DATA SUPPLIED:

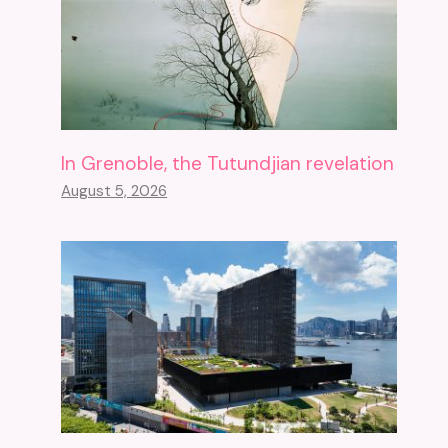
In Grenoble, the Tutundjian revelation
August 5, 2026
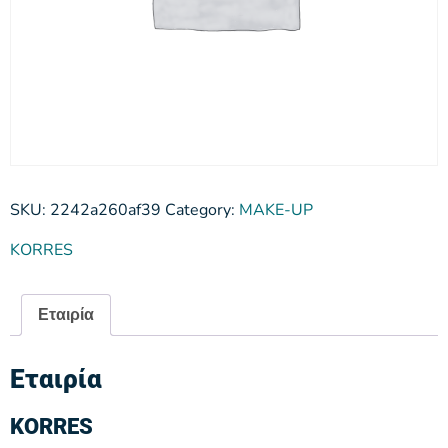
SKU:
2242a260af39
Category:
MAKE-UP
KORRES
Εταιρία
Εταιρία
KORRES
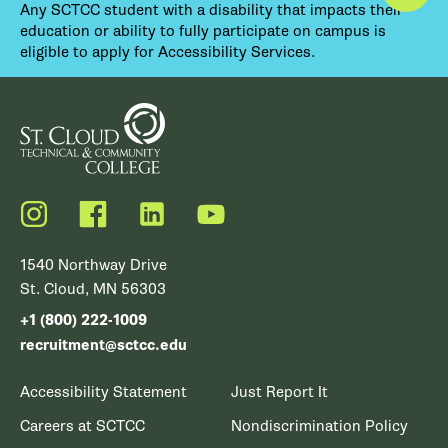
Any SCTCC student with a disability that impacts their
education or ability to fully participate on campus is
eligible to apply for Accessibility Services.
Instagram
Facebook
LinkedIn
YouTube
1540 Northway Drive
St. Cloud, MN 56303
+1 (800) 222-1009
recruitment@sctcc.edu
Accessibility Statement
Just Report It
Careers at SCTCC
Nondiscrimination Policy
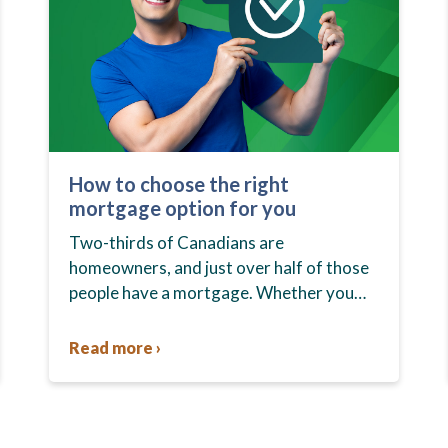
How to choose the right
mortgage option for you
Two-thirds of Canadians are
homeowners, and just over half of those
people have a mortgage. Whether you
already own your home or you’re in the
market to buy one, you…
Read more ›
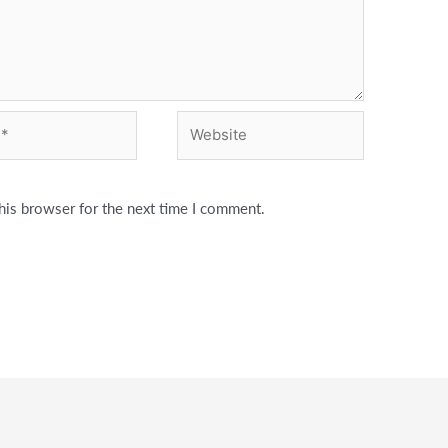
Website
his browser for the next time I comment.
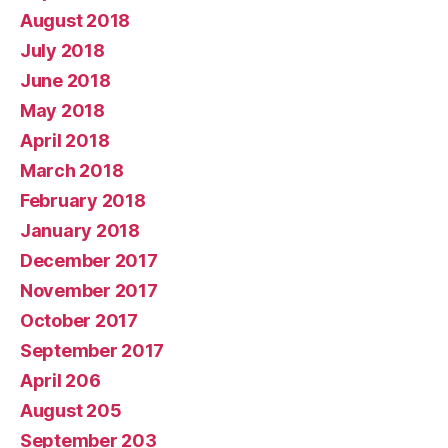
August 2018
July 2018
June 2018
May 2018
April 2018
March 2018
February 2018
January 2018
December 2017
November 2017
October 2017
September 2017
April 206
August 205
September 203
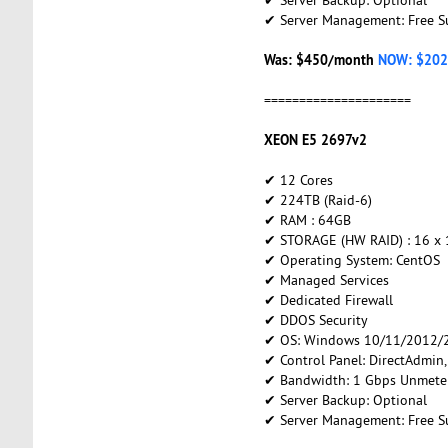
✔ Server Management: Free S
Was: $450/month
NOW: $202
=====================
XEON E5 2697v2
✔ 12 Cores
✔ 224TB (Raid-6)
✔ RAM : 64GB
✔ STORAGE (HW RAID) : 16 x
✔ Operating System: CentOS
✔ Managed Services
✔ Dedicated Firewall
✔ DDOS Security
✔ OS: Windows 10/11/2012/2
✔ Control Panel: DirectAdmin
✔ Bandwidth: 1 Gbps Unmete
✔ Server Backup: Optional
✔ Server Management: Free S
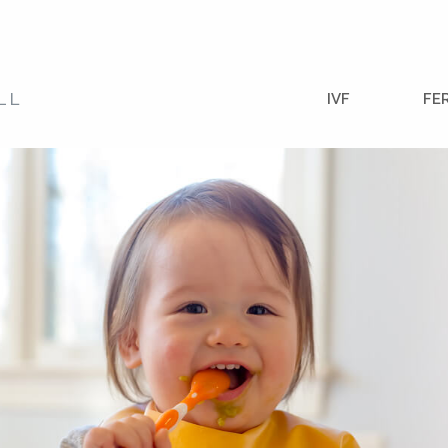
IVF
FE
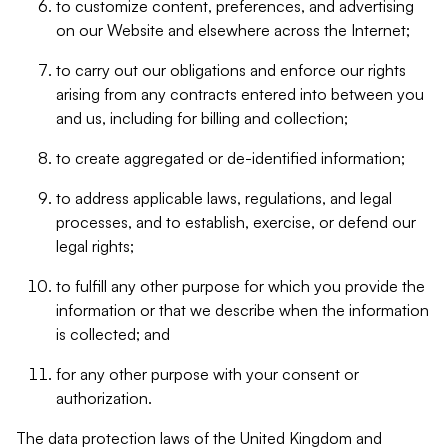
to customize content, preferences, and advertising
on our Website and elsewhere across the Internet;
to carry out our obligations and enforce our rights
arising from any contracts entered into between you
and us, including for billing and collection;
to create aggregated or de-identified information;
to address applicable laws, regulations, and legal
processes, and to establish, exercise, or defend our
legal rights;
to fulfill any other purpose for which you provide the
information or that we describe when the information
is collected; and
for any other purpose with your consent or
authorization.
The data protection laws of the United Kingdom and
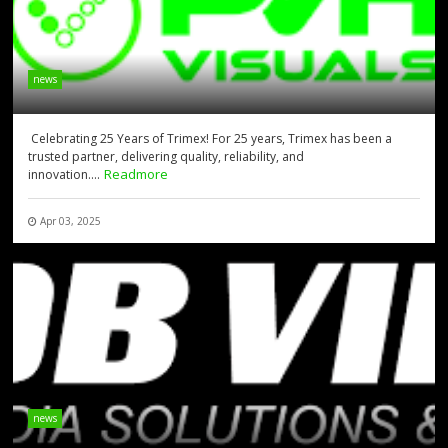
news
Celebrating 25 Years of Trimex! For 25 years, Trimex has been a
trusted partner, delivering quality, reliability, and
Readmore
innovation....
Apr 03, 2025
news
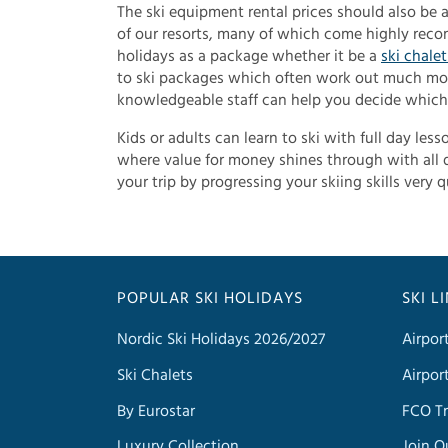
The ski equipment rental prices should also be at
of our resorts, many of which come highly recom
holidays as a package whether it be a
ski chale
to ski packages which often work out much mor
knowledgeable staff can help you decide which 
Kids or adults can learn to ski with full day les
where value for money shines through with all d
your trip by progressing your skiing skills very q
POPULAR SKI HOLIDAYS
SKI L
Nordic Ski Holidays 2026/2027
Airpor
Ski Chalets
Airpor
By Eurostar
FCO Tr
Luxury Collection
Join O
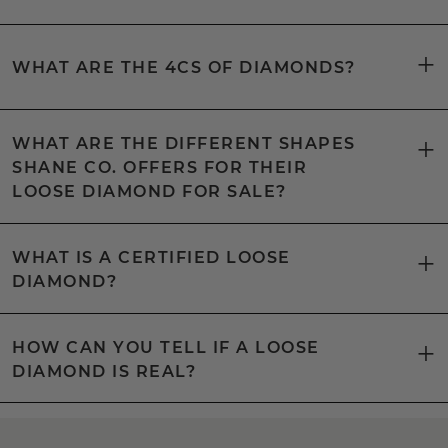
WHAT ARE THE 4CS OF DIAMONDS?
WHAT ARE THE DIFFERENT SHAPES
SHANE CO. OFFERS FOR THEIR
LOOSE DIAMOND FOR SALE?
WHAT IS A CERTIFIED LOOSE
DIAMOND?
HOW CAN YOU TELL IF A LOOSE
DIAMOND IS REAL?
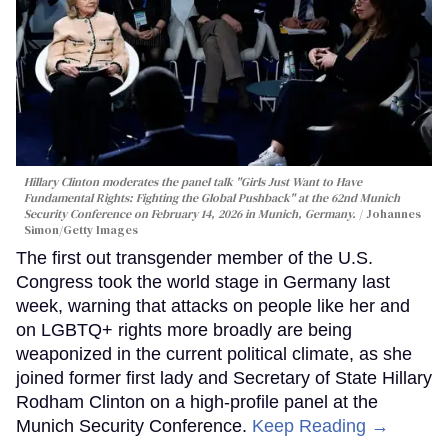
Hillary Clinton moderates the panel talk "Girls Just Want to Have
Fundamental Rights: Fighting the Global Pushback" at the 62nd Munich
Security Conference on February 14, 2026 in Munich, Germany.
Johannes
Simon/Getty Images
The first out transgender member of the U.S.
Congress took the world stage in Germany last
week, warning that attacks on people like her and
on LGBTQ+ rights more broadly are being
weaponized in the current political climate, as she
joined former first lady and Secretary of State Hillary
Rodham Clinton on a high-profile panel at the
Munich Security Conference.
Keep Reading →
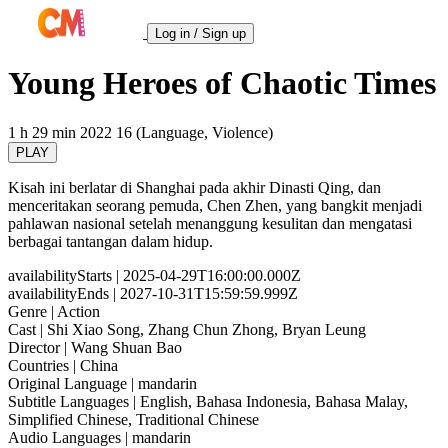
Log in / Sign up
Young Heroes of Chaotic Times
1 h 29 min
2022
16 (Language, Violence)
PLAY
Kisah ini berlatar di Shanghai pada akhir Dinasti Qing, dan
menceritakan seorang pemuda, Chen Zhen, yang bangkit menjadi
pahlawan nasional setelah menanggung kesulitan dan mengatasi
berbagai tantangan dalam hidup.
availabilityStarts
| 2025-04-29T16:00:00.000Z
availabilityEnds
| 2027-10-31T15:59:59.999Z
Genre
| Action
Cast
| Shi Xiao Song, Zhang Chun Zhong, Bryan Leung
Director
| Wang Shuan Bao
Countries
| China
Original Language
| mandarin
Subtitle Languages
| English, Bahasa Indonesia, Bahasa Malay,
Simplified Chinese, Traditional Chinese
Audio Languages
| mandarin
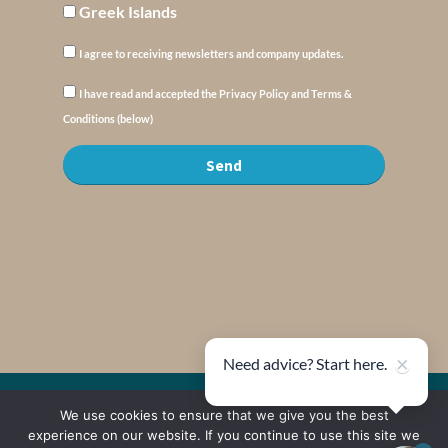
Greek Islands
I agree to receiving newsletters and company updates.
I have read and accepted the Privacy Policy and Terms &
Conditions (below)
Send
×
Need advice? Start here.
© Copyright : MyElysium 2026 ::
Cookie Policy
::
Privacy Policy
::
Terms &
We use cookies to ensure that we give you the best
Conditions
experience on our website. If you continue to use this site we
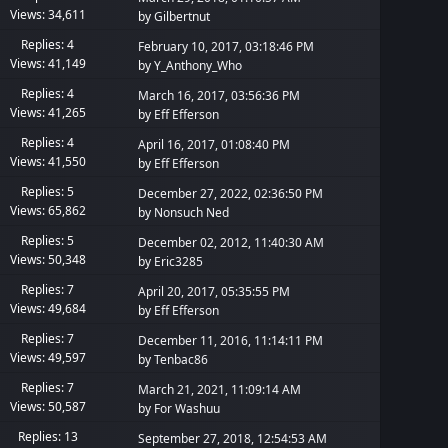
Views: 34,611
by
Gilbertnut
Replies: 4
February 10, 2017, 03:18:46 PM
Views: 41,149
by
Y_Anthony_Who
Replies: 4
March 16, 2017, 03:56:36 PM
Views: 41,265
by
Eff Efferson
Replies: 4
April 16, 2017, 01:08:40 PM
Views: 41,550
by
Eff Efferson
Replies: 5
December 27, 2022, 02:36:50 PM
Views: 65,862
by
Nonsuch Ned
Replies: 5
December 02, 2012, 11:40:30 AM
Views: 50,348
by
Eric3285
Replies: 7
April 20, 2017, 05:35:55 PM
Views: 49,684
by
Eff Efferson
Replies: 7
December 11, 2016, 11:14:11 PM
Views: 49,597
by
Tenbac86
Replies: 7
March 21, 2021, 11:09:14 AM
Views: 50,587
by
For Washuu
Replies: 13
September 27, 2018, 12:54:53 AM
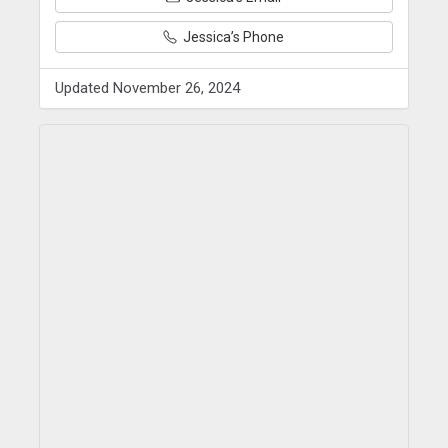
Jessica’s Phone
Updated November 26, 2024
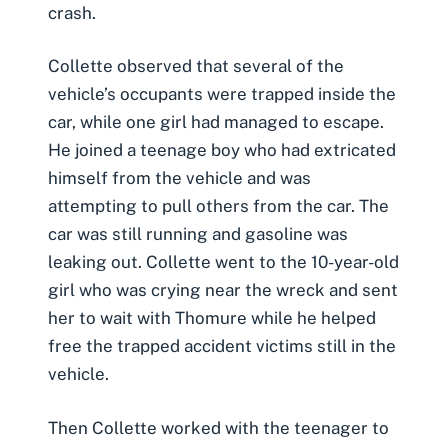
crash.
Collette observed that several of the
vehicle’s occupants were trapped inside the
car, while one girl had managed to escape.
He joined a teenage boy who had extricated
himself from the vehicle and was
attempting to pull others from the car. The
car was still running and gasoline was
leaking out. Collette went to the 10-year-old
girl who was crying near the wreck and sent
her to wait with Thomure while he helped
free the trapped
accident victims
still in the
vehicle.
Then Collette worked with the teenager to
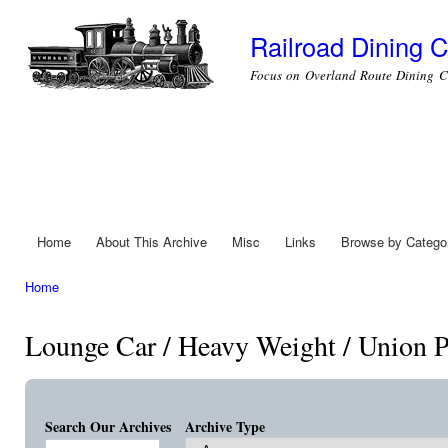
Ski
mai
Railroad Dining C
con
Focus on Overland Route Dining C
Home
About This Archive
Misc
Links
Browse by Catego
Main menu
Home
You are here
Lounge Car / Heavy Weight / Union P
Search Our Archives
Archive Type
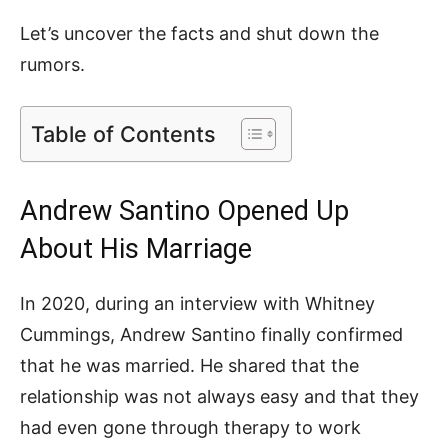
Let’s uncover the facts and shut down the
rumors.
Table of Contents
Andrew Santino Opened Up
About His Marriage
In 2020, during an interview with Whitney
Cummings, Andrew Santino finally confirmed
that he was married. He shared that the
relationship was not always easy and that they
had even gone through therapy to work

WHAT THE TASK ASKS:
Repeat only the stretch of data above that runs from the line with "your trip by" to the line with "joined former first". Keep both end lines; exclude pictures.

YOUR RESPONSE:
your trip by progressing your skiing skills very q
POPULAR SKI HOLIDAYS
SKI L
Nordic Ski Holidays 2026/2027
Airpor
Ski Chalets
Airpor
By Eurostar
FCO Tr
Luxury Collection
Join O
WHAT ARE THE 4CS OF DIAMONDS?
WHAT ARE THE DIFFERENT SHAPES
SHANE CO. OFFERS FOR THEIR
LOOSE DIAMOND FOR SALE?
WHAT IS A CERTIFIED LOOSE
DIAMOND?
HOW CAN YOU TELL IF A LOOSE
DIAMOND IS REAL?
Hillary Clinton moderates the panel talk "Girls Just Want to Have
Fundamental Rights: Fighting the Global Pushback" at the 62nd Munich
Security Conference on February 14, 2026 in Munich, Germany.
Johannes
Simon/Getty Images
The first out transgender member of the U.S.
Congress took the world stage in Germany last
week, warning that attacks on people like her and
on LGBTQ+ rights more broadly are being
weaponized in the current political climate, as she
joined former first lady and Secretary of State Hillary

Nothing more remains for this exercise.